For Pair COND_LOAD4391(TRUE, i40, i45) → LOAD373(-(i40, 2)) the following chains were created:
  • We consider the chain COND_LOAD4391(TRUE, i40[5], i45[5]) → LOAD373(-(i40[5], 2)) which results in the following constraint:

    (30)    (COND_LOAD4391(TRUE, i40[5], i45[5])≥NonInfC∧COND_LOAD4391(TRUE, i40[5], i45[5])≥LOAD373(-(i40[5], 2))∧(UIncreasing(LOAD373(-(i40[5], 2))), ≥))



    We simplified constraint (30) using rule (POLY_CONSTRAINTS) which results in the following new constraint:

    (31)    ((UIncreasing(LOAD373(-(i40[5], 2))), ≥)∧[(-1)bso_27] ≥ 0)

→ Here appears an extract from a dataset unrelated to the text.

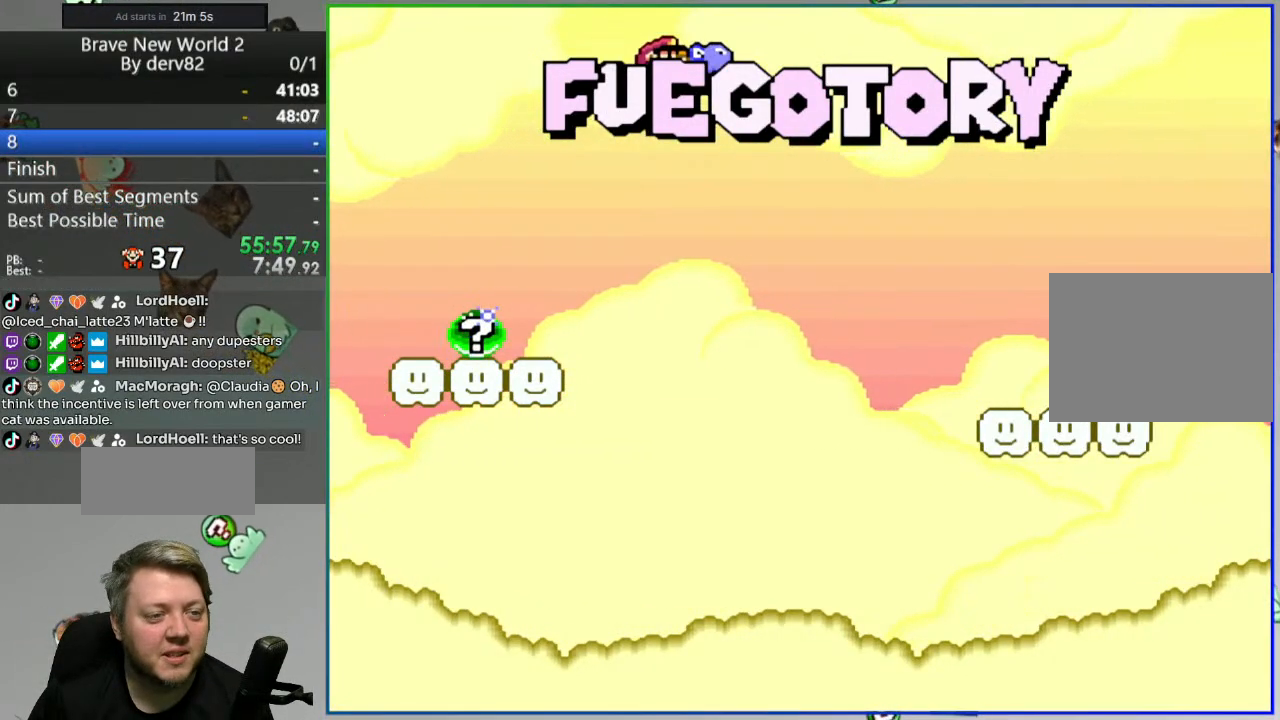
Gameplay with a controller (Nintendo layout); each line is a JSON object with the inputs held at the frame after it. "events" lists button and stick changes between this image and that frame as [ms after this image, input, new state], when the widget could be followed in between. Not read: L3 R3.
{"buttons": [], "events": [[33, "DPAD_RIGHT", "up"], [367, "DPAD_LEFT", "down"], [483, "DPAD_LEFT", "up"]]}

    We simplified constraint (31) using rule (IDP_POLY_SIMPLIFY) which results in the following new constraint:

    (32)    ((UIncreasing(LOAD373(-(i40[5], 2))), ≥)∧[(-1)bso_27] ≥ 0)



    We simplified constraint (32) using rule (POLY_REMOVE_MIN_MAX) which results in the following new constraint:

    (33)    ((UIncreasing(LOAD373(-(i40[5], 2))), ≥)∧[(-1)bso_27] ≥ 0)



    We simplified constraint (33) using rule (IDP_UNRESTRICTED_VARS) which results in the following new constraint:

    (34)    ((UIncreasing(LOAD373(-(i40[5], 2))), ≥)∧0 = 0∧0 = 0∧[(-1)bso_27] ≥ 0)







To summarize, we get the following constraints P for the following pairs.
  • LOAD373(i38) → COND_LOAD373(&&(>=(i38, 0), >(+(i38, 1), 0)), i38)
    • (i38[0] ≥ 0∧i38[0] ≥ 0 ⇒ (UIncreasing(COND_LOAD373(&&(>=(i38[0], 0), >(+(i38[0], 1), 0)), i38[0])), ≥)∧[bni_16 + (-1)Bound*bni_16] + [bni_16]i38[0] ≥ 0∧[1 + (-1)bso_17] ≥ 0)

  • COND_LOAD373(TRUE, i38) → LOAD439(+(i38, 1), 1)
    • ((UIncreasing(LOAD439(+(i38[1], 1), 1)), ≥)∧0 = 0∧[(-1)bso_19] ≥ 0)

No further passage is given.